**Task description**:
Please pull out every line of the data below that contains the string "times". Case counts.

**Records provided**:
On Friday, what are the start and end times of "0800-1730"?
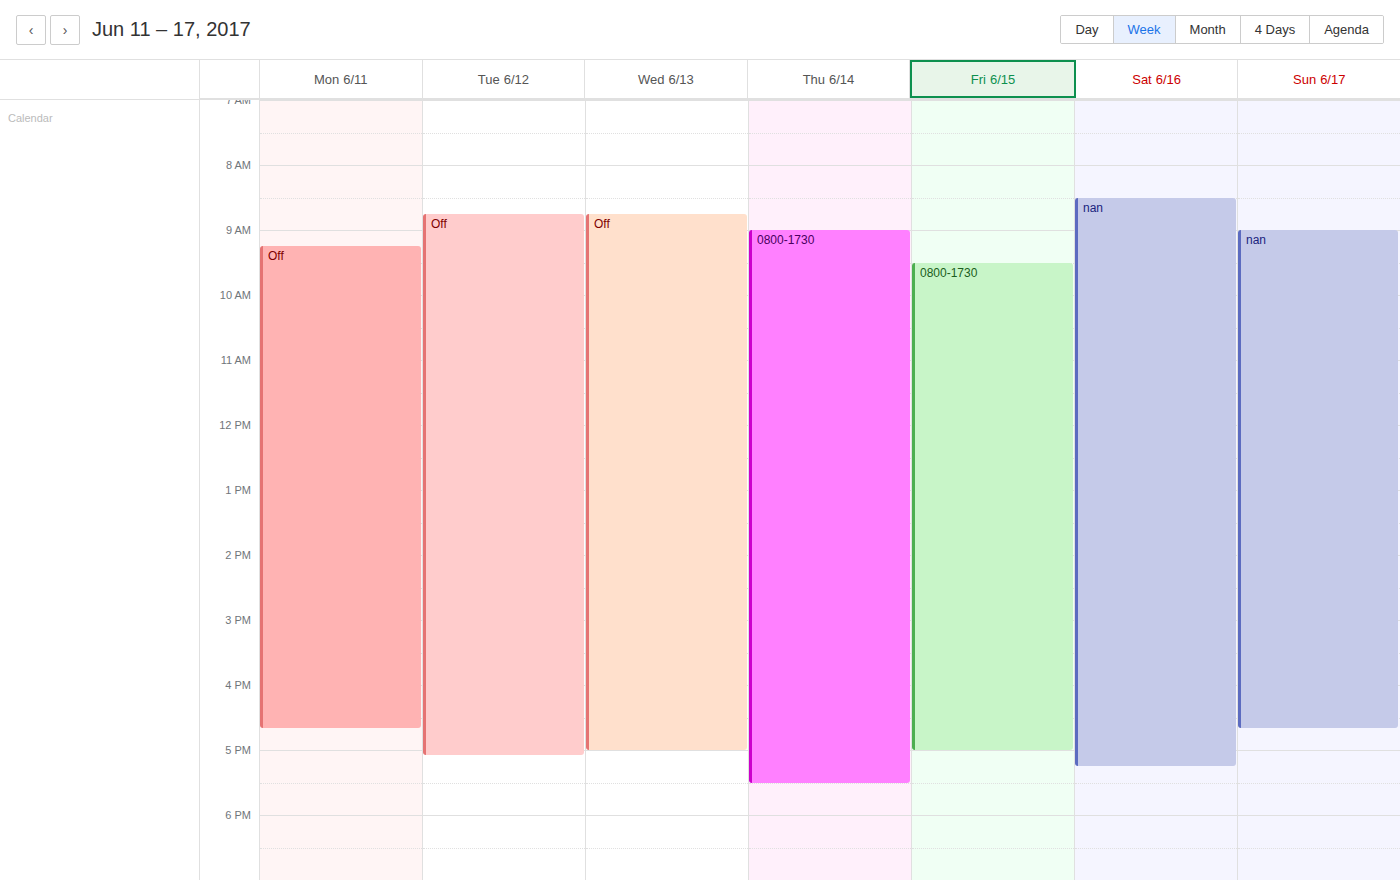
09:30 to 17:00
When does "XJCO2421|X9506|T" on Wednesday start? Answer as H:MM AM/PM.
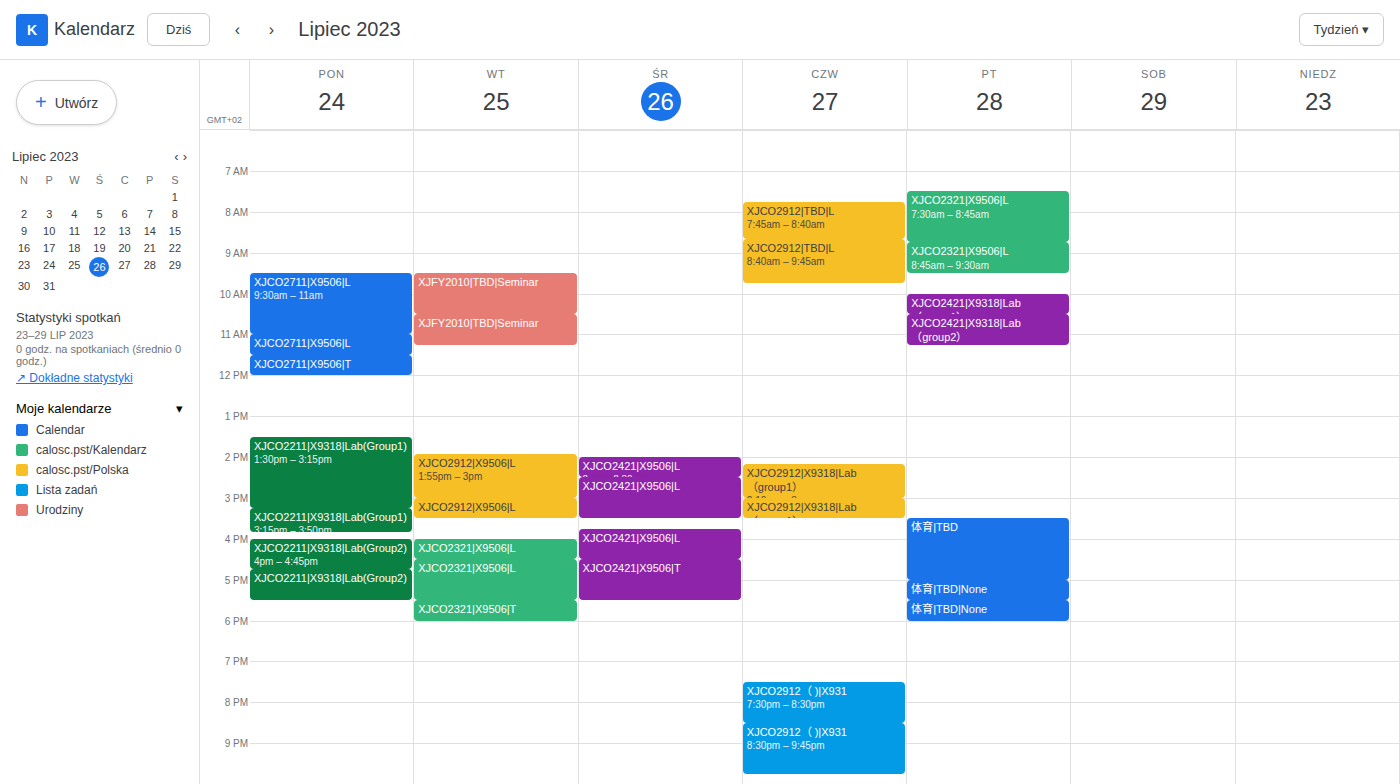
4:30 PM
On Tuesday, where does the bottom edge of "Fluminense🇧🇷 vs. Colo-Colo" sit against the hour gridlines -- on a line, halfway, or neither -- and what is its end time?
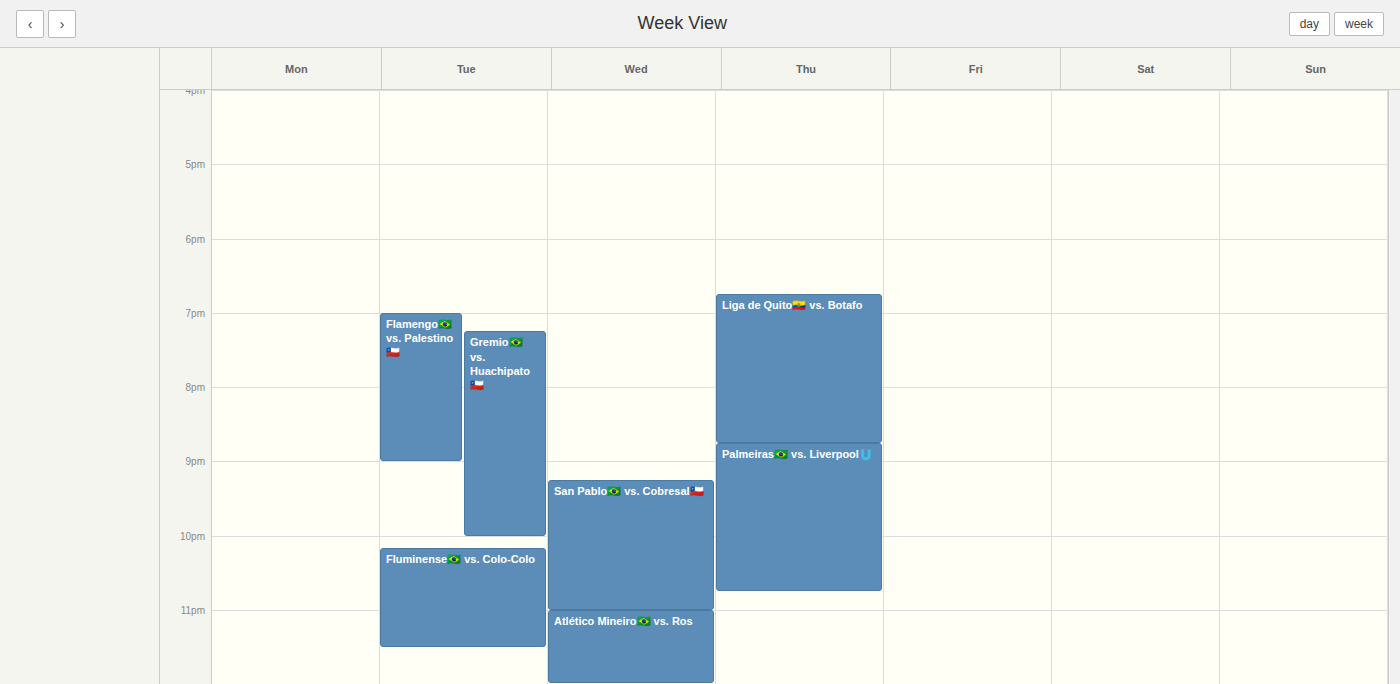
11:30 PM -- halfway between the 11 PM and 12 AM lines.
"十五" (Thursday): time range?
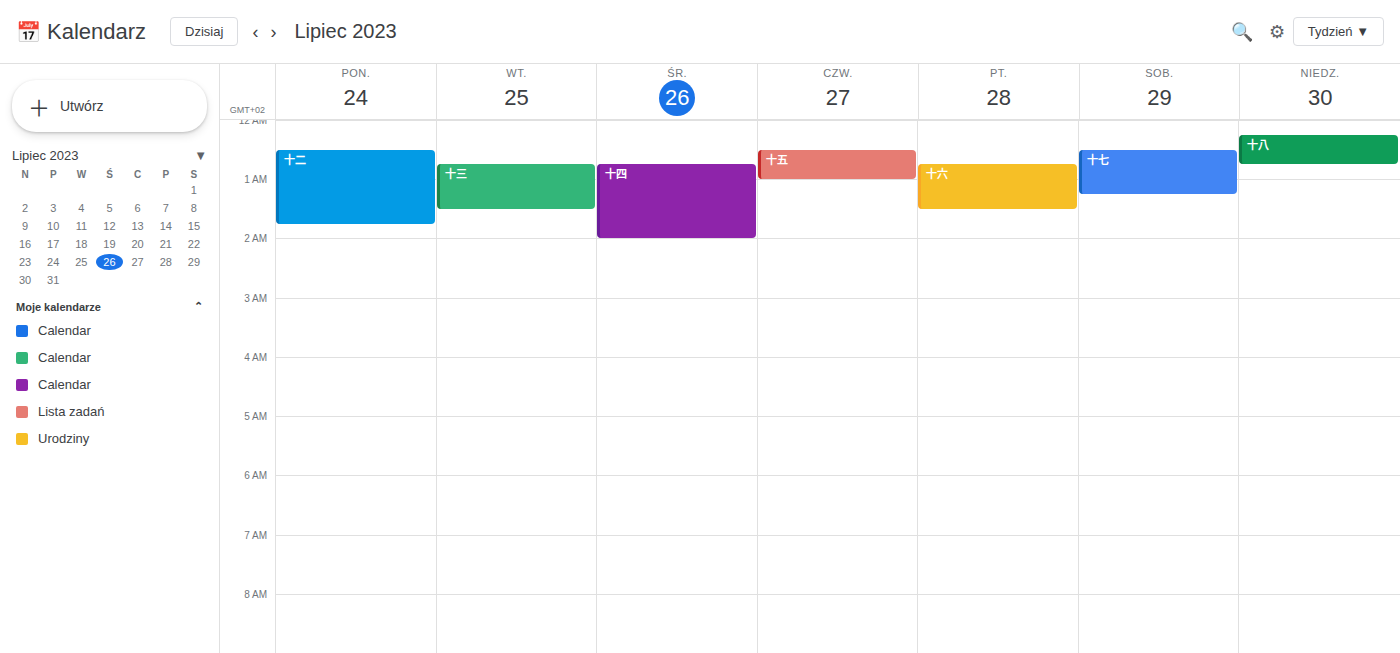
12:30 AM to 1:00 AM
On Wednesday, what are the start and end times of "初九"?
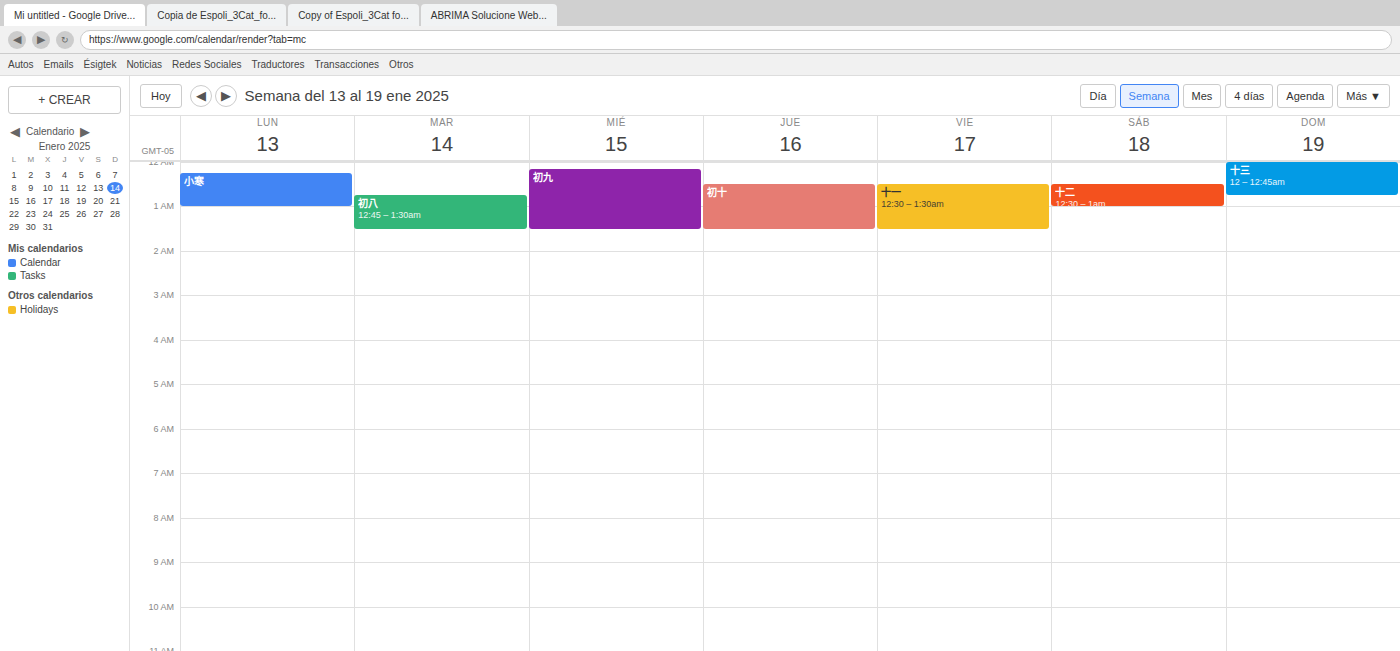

**Worked solution**:
On Friday, what are the start and end times of "0800-1730"?
On Wednesday, what are the start and end times of "初九"?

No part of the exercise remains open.